Leaving the pictures aside, write out the whole listing below exactly.

Data excerpts:
Segment Open

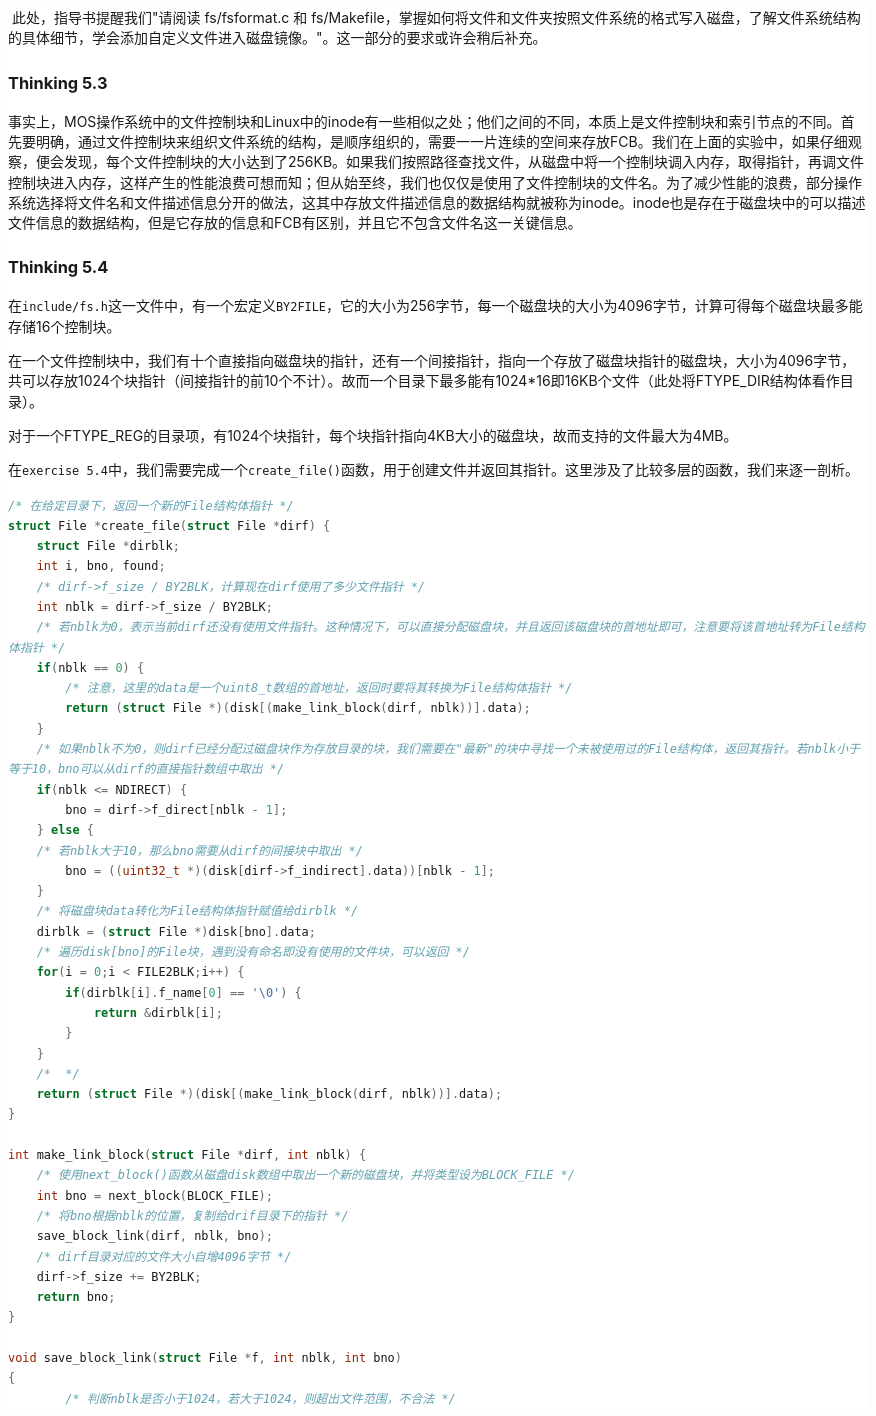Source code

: ​		此处，指导书提醒我们"请阅读 fs/fsformat.c 和 fs/Makefile，掌握如何将文件和文件夹按照文件系统的格式写入磁盘，了解文件系统结构的具体细节，学会添加自定义文件进入磁盘镜像。"。这一部分的要求或许会稍后补充。

### Thinking 5.3

​		事实上，MOS操作系统中的文件控制块和Linux中的inode有一些相似之处；他们之间的不同，本质上是文件控制块和索引节点的不同。首先要明确，通过文件控制块来组织文件系统的结构，是顺序组织的，需要一一片连续的空间来存放FCB。我们在上面的实验中，如果仔细观察，便会发现，每个文件控制块的大小达到了256KB。如果我们按照路径查找文件，从磁盘中将一个控制块调入内存，取得指针，再调文件控制块进入内存，这样产生的性能浪费可想而知；但从始至终，我们也仅仅是使用了文件控制块的文件名。为了减少性能的浪费，部分操作系统选择将文件名和文件描述信息分开的做法，这其中存放文件描述信息的数据结构就被称为inode。inode也是存在于磁盘块中的可以描述文件信息的数据结构，但是它存放的信息和FCB有区别，并且它不包含文件名这一关键信息。

### Thinking 5.4

​		在`include/fs.h`这一文件中，有一个宏定义`BY2FILE`，它的大小为256字节，每一个磁盘块的大小为4096字节，计算可得每个磁盘块最多能存储16个控制块。 

​		在一个文件控制块中，我们有十个直接指向磁盘块的指针，还有一个间接指针，指向一个存放了磁盘块指针的磁盘块，大小为4096字节，共可以存放1024个块指针（间接指针的前10个不计）。故而一个目录下最多能有1024*16即16KB个文件（此处将FTYPE_DIR结构体看作目录）。

​		对于一个FTYPE_REG的目录项，有1024个块指针，每个块指针指向4KB大小的磁盘块，故而支持的文件最大为4MB。

​		在`exercise 5.4`中，我们需要完成一个`create_file()`函数，用于创建文件并返回其指针。这里涉及了比较多层的函数，我们来逐一剖析。

```C
/* 在给定目录下，返回一个新的File结构体指针 */
struct File *create_file(struct File *dirf) {
    struct File *dirblk;
    int i, bno, found;
  	/* dirf->f_size / BY2BLK，计算现在dirf使用了多少文件指针 */
    int nblk = dirf->f_size / BY2BLK;
  	/* 若nblk为0，表示当前dirf还没有使用文件指针。这种情况下，可以直接分配磁盘块，并且返回该磁盘块的首地址即可，注意要将该首地址转为File结构体指针 */
    if(nblk == 0) {
      	/* 注意，这里的data是一个uint8_t数组的首地址，返回时要将其转换为File结构体指针 */
        return (struct File *)(disk[(make_link_block(dirf, nblk))].data);
    }
  	/* 如果nblk不为0，则dirf已经分配过磁盘块作为存放目录的块，我们需要在"最新"的块中寻找一个未被使用过的File结构体，返回其指针。若nblk小于等于10，bno可以从dirf的直接指针数组中取出 */
    if(nblk <= NDIRECT) {
        bno = dirf->f_direct[nblk - 1];
    } else {
    /* 若nblk大于10，那么bno需要从dirf的间接块中取出 */
        bno = ((uint32_t *)(disk[dirf->f_indirect].data))[nblk - 1];
    }
  	/* 将磁盘块data转化为File结构体指针赋值给dirblk */
    dirblk = (struct File *)disk[bno].data;
  	/* 遍历disk[bno]的File块，遇到没有命名即没有使用的文件块，可以返回 */
    for(i = 0;i < FILE2BLK;i++) {
        if(dirblk[i].f_name[0] == '\0') {
            return &dirblk[i];
        }
    }
  	/*  */
    return (struct File *)(disk[(make_link_block(dirf, nblk))].data);
}

int make_link_block(struct File *dirf, int nblk) {
  	/* 使用next_block()函数从磁盘disk数组中取出一个新的磁盘块，并将类型设为BLOCK_FILE */
    int bno = next_block(BLOCK_FILE);
    /* 将bno根据nblk的位置，复制给drif目录下的指针 */
    save_block_link(dirf, nblk, bno);
  	/* dirf目录对应的文件大小自增4096字节 */
    dirf->f_size += BY2BLK;
    return bno;
}

void save_block_link(struct File *f, int nblk, int bno)
{
		/* 判断nblk是否小于1024，若大于1024，则超出文件范围，不合法 */
```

Segment Closed

Solution to this problem:
Source code

: ​		此处，指导书提醒我们"请阅读 fs/fsformat.c 和 fs/Makefile，掌握如何将文件和文件夹按照文件系统的格式写入磁盘，了解文件系统结构的具体细节，学会添加自定义文件进入磁盘镜像。"。这一部分的要求或许会稍后补充。

### Thinking 5.3

​		事实上，MOS操作系统中的文件控制块和Linux中的inode有一些相似之处；他们之间的不同，本质上是文件控制块和索引节点的不同。首先要明确，通过文件控制块来组织文件系统的结构，是顺序组织的，需要一一片连续的空间来存放FCB。我们在上面的实验中，如果仔细观察，便会发现，每个文件控制块的大小达到了256KB。如果我们按照路径查找文件，从磁盘中将一个控制块调入内存，取得指针，再调文件控制块进入内存，这样产生的性能浪费可想而知；但从始至终，我们也仅仅是使用了文件控制块的文件名。为了减少性能的浪费，部分操作系统选择将文件名和文件描述信息分开的做法，这其中存放文件描述信息的数据结构就被称为inode。inode也是存在于磁盘块中的可以描述文件信息的数据结构，但是它存放的信息和FCB有区别，并且它不包含文件名这一关键信息。

### Thinking 5.4

​		在`include/fs.h`这一文件中，有一个宏定义`BY2FILE`，它的大小为256字节，每一个磁盘块的大小为4096字节，计算可得每个磁盘块最多能存储16个控制块。 

​		在一个文件控制块中，我们有十个直接指向磁盘块的指针，还有一个间接指针，指向一个存放了磁盘块指针的磁盘块，大小为4096字节，共可以存放1024个块指针（间接指针的前10个不计）。故而一个目录下最多能有1024*16即16KB个文件（此处将FTYPE_DIR结构体看作目录）。

​		对于一个FTYPE_REG的目录项，有1024个块指针，每个块指针指向4KB大小的磁盘块，故而支持的文件最大为4MB。

​		在`exercise 5.4`中，我们需要完成一个`create_file()`函数，用于创建文件并返回其指针。这里涉及了比较多层的函数，我们来逐一剖析。

```C
/* 在给定目录下，返回一个新的File结构体指针 */
struct File *create_file(struct File *dirf) {
    struct File *dirblk;
    int i, bno, found;
  	/* dirf->f_size / BY2BLK，计算现在dirf使用了多少文件指针 */
    int nblk = dirf->f_size / BY2BLK;
  	/* 若nblk为0，表示当前dirf还没有使用文件指针。这种情况下，可以直接分配磁盘块，并且返回该磁盘块的首地址即可，注意要将该首地址转为File结构体指针 */
    if(nblk == 0) {
      	/* 注意，这里的data是一个uint8_t数组的首地址，返回时要将其转换为File结构体指针 */
        return (struct File *)(disk[(make_link_block(dirf, nblk))].data);
    }
  	/* 如果nblk不为0，则dirf已经分配过磁盘块作为存放目录的块，我们需要在"最新"的块中寻找一个未被使用过的File结构体，返回其指针。若nblk小于等于10，bno可以从dirf的直接指针数组中取出 */
    if(nblk <= NDIRECT) {
        bno = dirf->f_direct[nblk - 1];
    } else {
    /* 若nblk大于10，那么bno需要从dirf的间接块中取出 */
        bno = ((uint32_t *)(disk[dirf->f_indirect].data))[nblk - 1];
    }
  	/* 将磁盘块data转化为File结构体指针赋值给dirblk */
    dirblk = (struct File *)disk[bno].data;
  	/* 遍历disk[bno]的File块，遇到没有命名即没有使用的文件块，可以返回 */
    for(i = 0;i < FILE2BLK;i++) {
        if(dirblk[i].f_name[0] == '\0') {
            return &dirblk[i];
        }
    }
  	/*  */
    return (struct File *)(disk[(make_link_block(dirf, nblk))].data);
}

int make_link_block(struct File *dirf, int nblk) {
  	/* 使用next_block()函数从磁盘disk数组中取出一个新的磁盘块，并将类型设为BLOCK_FILE */
    int bno = next_block(BLOCK_FILE);
    /* 将bno根据nblk的位置，复制给drif目录下的指针 */
    save_block_link(dirf, nblk, bno);
  	/* dirf目录对应的文件大小自增4096字节 */
    dirf->f_size += BY2BLK;
    return bno;
}

void save_block_link(struct File *f, int nblk, int bno)
{
		/* 判断nblk是否小于1024，若大于1024，则超出文件范围，不合法 */
```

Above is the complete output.